Глаза Сибиллы делались все больше и больше, в них плясали слезы, не решаясь вырваться на волю. Наконец король замолчал. Ги шагнул
— Мы будем прокляты, если вступим в брак, пока не закончится пост! — крикнула она. — Вы не можете так поступить с нами!
— А как я должен с вами поступить, сестра? — захрипел Болдуин. — Выдать вашего возлюбленного моим баронам, чтобы они разрезали его на кусочки? Запретить этот брак? Начать войну в Королевстве? Я пожертвовал ради вашей любви дядиной дружбой и добрым отношением многих баронов — теперь ваш черед.
Ги прикусил губу, потому что знал: сейчас Болдуин лукавит — его прежняя детская дружба с Раймоном завершилась раньше помолвки Сибиллы; она истекла вместе с отрочеством юного короля. Но Ги промолчал.
— Наше потомство будет проклято, — причитала Сибилла, — зачатые в Великий Пост погибают до срока.
— Я не могу позволить вам даже этого, — сказал король. — Вы должны завершить свадьбу брачными отношениями, иначе этот брак не будет признан. У Сибиллы уже есть сын, наследник, так что она может позволить себе роскошь потерять второго ребенка.

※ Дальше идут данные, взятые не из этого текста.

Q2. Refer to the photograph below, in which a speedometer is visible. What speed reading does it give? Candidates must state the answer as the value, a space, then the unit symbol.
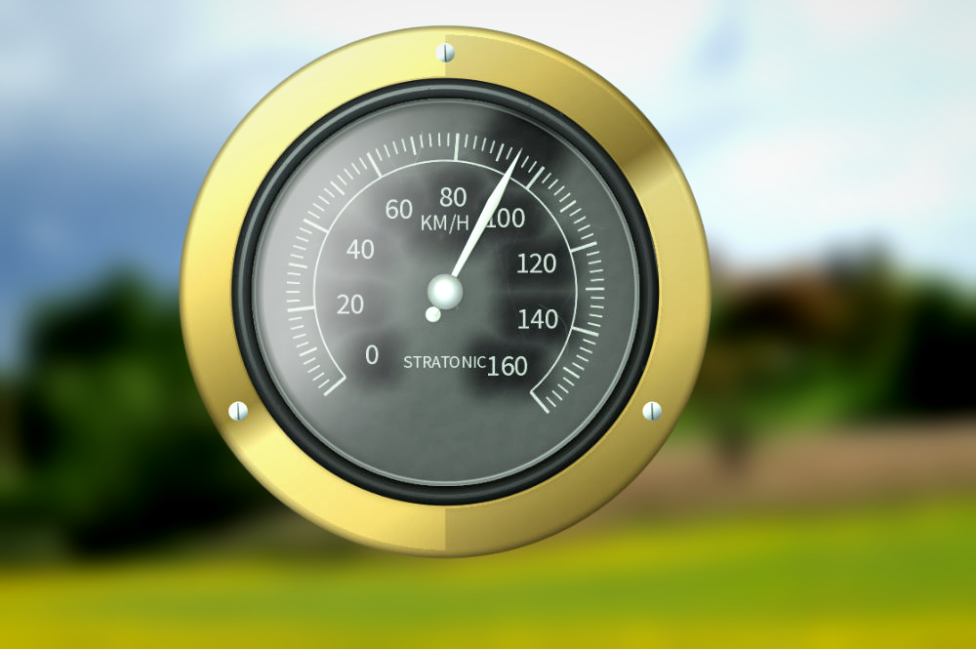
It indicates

Он холодно посмотрел на Ги.
— Когда-то Королевство было завоевано ради великой любви и из жалости к Святому Гробу, — сказал король. — Если теперь оно будет потеряно, то из-за любви мужчины и женщины.
— Истинная любовь не может ничего не погубить, — заговорил наконец Ги.

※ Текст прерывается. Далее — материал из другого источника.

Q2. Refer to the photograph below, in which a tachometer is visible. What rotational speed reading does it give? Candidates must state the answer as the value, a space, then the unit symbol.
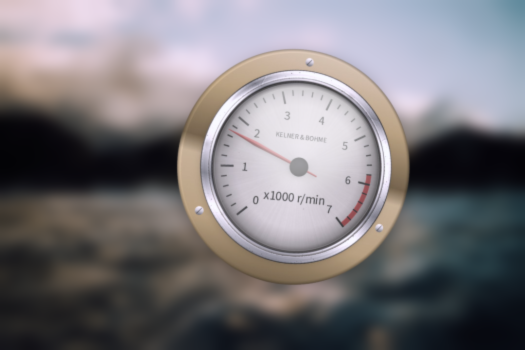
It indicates 1700 rpm
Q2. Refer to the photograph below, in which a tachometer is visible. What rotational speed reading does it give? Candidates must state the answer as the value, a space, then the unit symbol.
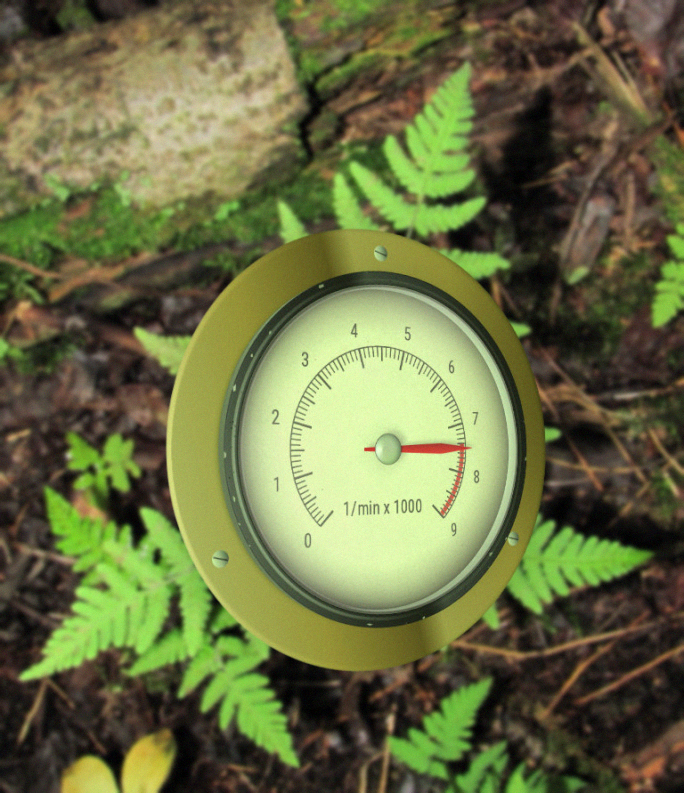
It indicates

И они вступили в брак Великим Постом. Их отвели в супружескую спальню, и поскольку Сибилла не была девственницей и не могла поутру вывесить на дверь покрывала с пятнами крови, то в комнате остались свидетели.
Сибилла была в красном, как истинная невеста. Она сорвала с себя платье, гневаясь на каждую его складку, на каждый шов и всякую пряжку; скомкав, бросила себе под ноги и нырнула в постель. Она закрыла глаза и стала думать обо всем, что случилось и еще случится. На мгновение в мысли закрался образ ее ребенка, наследника, которого у нее отобрали. Она почти не виделась с мальчиком. Никому не нужный, забытый. Как всякий ребенок, он еще не имел ни собственной жизни, ни даже собственной личности; но в глубине души Сибилла знала, что это не так. Какое у него сердце? Какие маленькие, важные думы приходят в его голову? О чем он плачет и чему смеется? Если прикоснуться к нему, под ладонью окажется родная плоть, и душа наполнится теплом.
Она не заметила, когда это прикосновение из печального воспоминания сделалось явью: кто-то водил ладонью по ее лицу. Кто-то, кто был роднее, чем даже маленький сын.
Тогда она открыла глаза и неожиданно для себя увидела почти незнакомое лицо. Она поскорее опустила веки, лицо исчезло — осталось только прикосновение, знакомое и успокаивающее.
Очень осторожно она вновь приоткрыла глаза и стала смотреть сквозь ресницы. Ответный взгляд окатил ее нежностью. Сибилла то закрывала глаза, то открывала — но когда бы она ни посмотрела на того, кто находился с ней в одной постели, она видела только одно: нежность. И она наконец вздохнула всей грудью, как будто освобождаясь, обхватила его руками и засмеялась.